Otto Neurath (1882, Wien - 1945, Oxford)
Wiener Gesellschafts- und Wirtschaftsmuseum - Bildung
Otto Neurath war ein
österreichischer Soziologe, Ökonom, Wissenschaftsphilosoph und
Pädagoge. Bekanntheit erlangte er vor allem durch sein Mitarbeit im
Wiener Kreis und der Mitentwicklung der Bildstatistik.
Otto
Neurath wuchs als älterer von zwei Söhnen von Wilhelm Neurath und
Gertrud Kaempffert in Wien auf. Sein Vater, ab 1893 ordentlicher
Professor für Volkswirtschaftslehre an der Hochschule für Bodenkultur
in Wien, starb 1901, was die ökonomisch- und bildungspriviligierte
Familie in eine prekäre Lage brachte. Otto studierte und promovierte in
Wien und Berlin und arbeitete dann als Volksschullehrer in Wien. Nach
der Einberufung zum Ersten Weltkrieg wirkte Neurath in der Münchener
Räterepublik mit, wurde wegen dieser Tätigkeit verurteilt und nach
Österreich ausgewiesen. Nach seiner Rückkehr nach Wien arbeitete er als
Generalsekretär des Österreichischen Verbandes für Siedlungs- und
Kleingartenwesen. Daraus hervor ging die Gründung des Wiener Gesellschafts- und Wirtschaftsmuseum.
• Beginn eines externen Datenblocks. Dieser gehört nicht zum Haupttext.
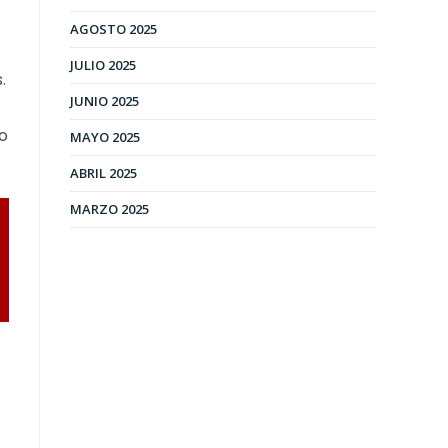
AGOSTO 2025
JULIO 2025
.
JUNIO 2025
vo
MAYO 2025
ABRIL 2025
MARZO 2025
In diesem Museum entwickelte Otto Neurath insbesondere mit seiner
späteren Frau Marie Reidemeister und dem Grafiker Gerd Arntz die
Bildstatistik, welche die Grundlage für optische Leitsysteme und
Infografiken bildet.
Das Ende des Museums in Wien wurde durch die Februarkämpfe 1934
eingeleitet. Die Regierung Dollfuß sperrte das Museum, da es sich dabei
angeblich um eine Propagandainstitution handelte. Durch einen Zufall
entging Neurath der Verhaftung und emigrierte nach Holland. Obwohl
Neurath in einer Zweigstelle des Museums in Den Haag an seinen
bildstatistischen Arbeiten anschließend konnte, erschwerte die prekäre
wirtschaftliche Lage einen Neuanfang. Seine Arbeit führte er bis zum
Mai 1940 fort, dann flüchtete er im letzten Moment vor den Deutschen
nach England. Vorerst als „enemy alien“ interniert, wurde Neurath dank
prominenter Fürsprecher 1941 entlassen und hielt zwei Semester lang
Vorlesungen an der Universität Oxford. Zudem gründete er das „Isotype
Institut“.
Otto Neurath forschte und
publizierte disziplinenübergreifend zu einem breiten Themenspektrum. Er
veröffentlichte Texte auf dem Gebiet der Philosophie, Soziologie,
Ökonomie, Wissenschaftslogik, Wissenschaftsgeschichte, Bildpädagogik
und Literaturgeschichte. Trotz des breiten Spektrums seines Werkes
lässt sich ein politisches und wissenschaftliches Programm
identifizieren. In dessen Zentrum stand die Vorstellung einer
wissenschaftlichen Utopie mit dem Ziel, den Menschen ein
selbstbestimmtes, glückliches Leben zu ermöglichen. Insofern, und das
schlägt sich sowohl im Engagement für das Wirtschafts- und
Gesellschaftsmuseum, dem Verein Ernst Mach oder den Arbeiten zur
Sozialisierungstheorie nieder, hatte Neuraths Arbeit einen sehr
praktischen, häufig volksbildnerischen Bezug.
Am prominentesten sind seine
Beiträge zur Kritik der Metaphysik, zur Sozialisierungstheorie und
seine Arbeiten zur Bildstatistik, als deren Mitbegründer er gilt.
Erstere werden auch heute noch vor allem im amerikanischen Raum
rezipiert, während die Schriften zur Sozialisierungstheorie, auch durch
die Erfahrung mit dem Realsozialismus, in Vergessenheit geraten sind.
Im Zusammenhang mit dem österreichischen Gesellschafts- und
Wirtschaftsmuseum sind die bildstatistischen Arbeiten hervorzuheben. Zeitweise strebte man mit dem Thesaurus, einer Sammlung gleicher Symbole, die Etablierung einer internationalen Bildsprache an.